We have recently demonstrated that endothelium-derived hydrogen peroxide (H2O2) is an endothelium-derived hyperpolarizing factor and that endothelial Cu/Zn-superoxide dismutase (SOD) plays an important role in the synthesis of endogenous H2O2 in both animals and humans. We examined whether SOD plays a role in the synthesis of endogenous H2O2 during in vivo reactive hyperemia (RH), an important regulatory mechanism. Mesenteric arterioles from wild-type and Cu,Zn-SOD(-/-) mice were continuously observed by a pencil-type charge-coupled device (CCD) intravital microscope during RH (reperfusion after 20 and 60 s of mesenteric artery occlusion) in the cyclooxygenase blockade under the following four conditions: control, catalase alone, N(G)-monomethyl-L-arginine (L-NMMA) alone, and L-NMMA + catalase. Vasodilatation during RH was significantly decreased by catalase or L-NMMA alone and was almost completely inhibited by L-NMMA + catalase in wild-type mice, whereas it was inhibited by L-NMMA and L-NMMA + catalase in the Cu,Zn-SOD(-/-) mice. RH-induced increase in blood flow after L-NMMA was significantly increased in the wild-type mice, whereas it was significantly reduced in the Cu,Zn-SOD(-/-) mice. In mesenteric arterioles of the Cu,Zn-SOD(-/-) mice, Tempol, an SOD mimetic, significantly increased the ACh-induced vasodilatation, and the enhancing effect of Tempol was decreased by catalase. Vascular H(2)O(2) production by fluorescent microscopy in mesenteric arterioles after RH was significantly increased in response to ACh in wild-type mice but markedly impaired in Cu,Zn-SOD(-/-) mice. Endothelial Cu,Zn-SOD plays an important role in the synthesis of endogenous H(2)O(2) that contributes to RH in mouse mesenteric smaller arterioles.

Important role of endogenous hydrogen peroxide in pacing-induced metabolic coronary vasodilation in dogs in vivo.
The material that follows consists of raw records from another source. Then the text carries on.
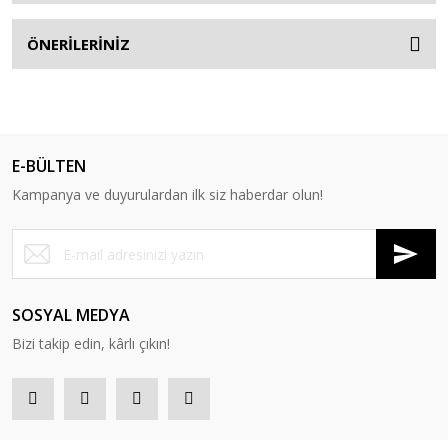
ÖNERİLERİNİZ
E-BÜLTEN
Kampanya ve duyurulardan ilk siz haberdar olun!
SOSYAL MEDYA
Bizi takip edin, kârlı çıkın!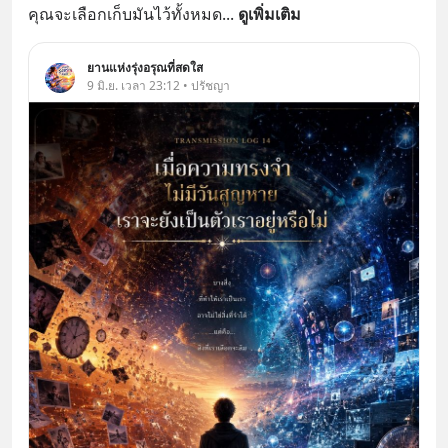
คุณจะเลือกเก็บมันไว้ทั้งหมด
... 
ดูเพิ่มเติม
ยานแห่งรุ่งอรุณที่สดใส
9 มิ.ย. เวลา 23:12 • ปรัชญา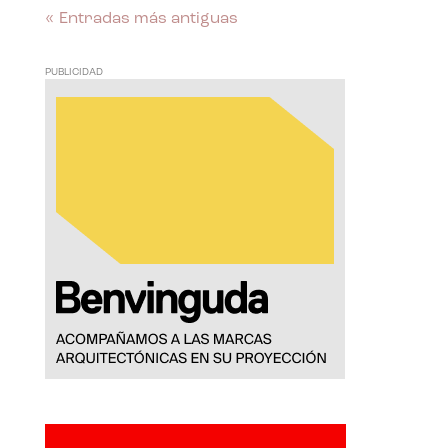
« Entradas más antiguas
PUBLICIDAD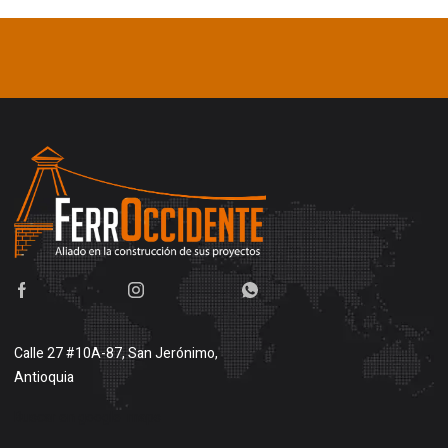
Calle 27 #10A-87, San Jerónimo,
Antioquia
Buscar en google maps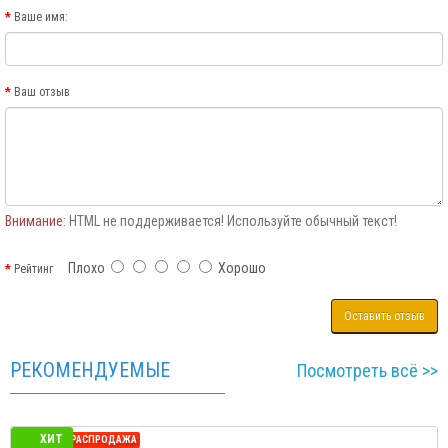
Ваше имя:
Ваш отзыв
Внимание:
HTML не поддерживается! Используйте обычный текст!
Плохо
Хорошо
Рейтинг
Оставить отзыв
РЕКОМЕНДУЕМЫЕ
Посмотреть всё >>
ХИТ
СЕЗОННАЯ РАСПРОДАЖА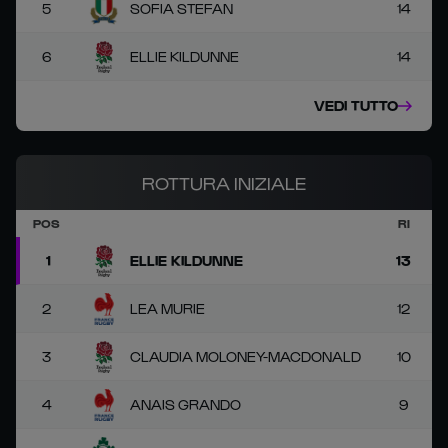
5
SOFIA STEFAN
14
6
ELLIE KILDUNNE
14
VEDI TUTTO
ROTTURA INIZIALE
POS
RI
1
ELLIE KILDUNNE
13
2
LEA MURIE
12
3
CLAUDIA MOLONEY-MACDONALD
10
4
ANAIS GRANDO
9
OBJECTIVES: We examined whether endogenous hydrogen peroxide (H2O2) is involved in pacing-induced metabolic vasodilation in vivo. BACKGROUND: We have previously demonstrated that endothelium-derived H2O2 is an endothelium-derived hyperpolarizing factor in canine coronary microcirculation in vivo. However, the role of endogenous H2O2 in metabolic coronary vasodilation in vivo remains to be examined. METHODS: Canine subepicardial small coronary arteries (> or =100 microm) and arterioles (<100 microm) were continuously observed by a microscope under cyclooxygenase blockade (ibuprofen, 12.5 mg/kg intravenous [IV]) (n = 60). Experiments were performed during paired right ventricular pacing under the following 7 conditions: control, nitric oxide (NO) synthase inhibitor (N(G)-monomethyl-L-arginine [L-NMMA], 2 micromol/min for 20 min intracoronary [IC]), catalase (a decomposer of H2O2, 40,000 U/kg IV and 240,000 U/kg/min for 10 min IC), 8-sulfophenyltheophylline (SPT) (an adenosine receptor blocker, 25 mug/kg/min for 5 min IC), L-NMMA+catalase, L-NMMA+tetraethylammonium (TEA) (K(Ca)-channel blocker, 10 microg/kg/min for 10 min IC), and L-NMMA+catalase+8-SPT. RESULTS: Cardiac tachypacing (60 to 120 beats/min) caused coronary vasodilation in both-sized arteries under control conditions in response to the increase in myocardial oxygen consumption. The metabolic coronary vasodilation was decreased after L-NMMA in subepicardial small arteries with an increased fluorescent H2O2 production compared with catalase group, whereas catalase decreased the vasodilation of arterioles with an increased fluorescent NO production compared with the L-NMMA group, and 8-SPT also decreased the vasodilation of arterioles. Furthermore, the metabolic coronary vasodilation was markedly attenuated after L-NMMA+catalase, L-NMMA+TEA, and L-NMMA+catalase+8-SPT in both-sized arteries. CONCLUSIONS: These results indicate that endogenous H2O2 plays an important role in pacing-induced metabolic coronary vasodilation in vivo.